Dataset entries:

-- START --

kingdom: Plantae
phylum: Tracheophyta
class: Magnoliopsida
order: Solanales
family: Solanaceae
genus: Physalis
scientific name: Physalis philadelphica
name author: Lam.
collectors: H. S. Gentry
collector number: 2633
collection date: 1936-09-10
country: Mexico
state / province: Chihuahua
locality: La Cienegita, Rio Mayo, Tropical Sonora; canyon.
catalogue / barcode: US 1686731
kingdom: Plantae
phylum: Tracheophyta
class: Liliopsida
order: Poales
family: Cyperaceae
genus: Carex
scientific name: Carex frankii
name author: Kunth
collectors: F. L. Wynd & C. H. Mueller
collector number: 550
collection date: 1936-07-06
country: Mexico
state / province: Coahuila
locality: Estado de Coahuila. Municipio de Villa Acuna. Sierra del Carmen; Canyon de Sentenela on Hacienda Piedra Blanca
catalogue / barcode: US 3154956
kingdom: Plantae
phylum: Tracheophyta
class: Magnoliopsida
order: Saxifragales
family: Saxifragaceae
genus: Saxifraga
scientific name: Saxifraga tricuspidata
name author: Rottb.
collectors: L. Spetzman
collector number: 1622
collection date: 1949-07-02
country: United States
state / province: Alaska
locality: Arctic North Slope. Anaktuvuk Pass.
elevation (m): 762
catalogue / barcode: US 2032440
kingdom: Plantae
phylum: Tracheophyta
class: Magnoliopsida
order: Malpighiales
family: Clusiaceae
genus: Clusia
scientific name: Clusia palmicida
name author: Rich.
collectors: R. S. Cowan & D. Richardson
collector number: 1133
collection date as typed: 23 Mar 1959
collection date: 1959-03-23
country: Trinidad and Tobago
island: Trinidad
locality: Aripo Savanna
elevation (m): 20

-- END --

WORK TO DO | Filter the rows above, copying every line that contains the string "province".

FULL RESPONSE |
state / province: Chihuahua
state / province: Coahuila
state / province: Alaska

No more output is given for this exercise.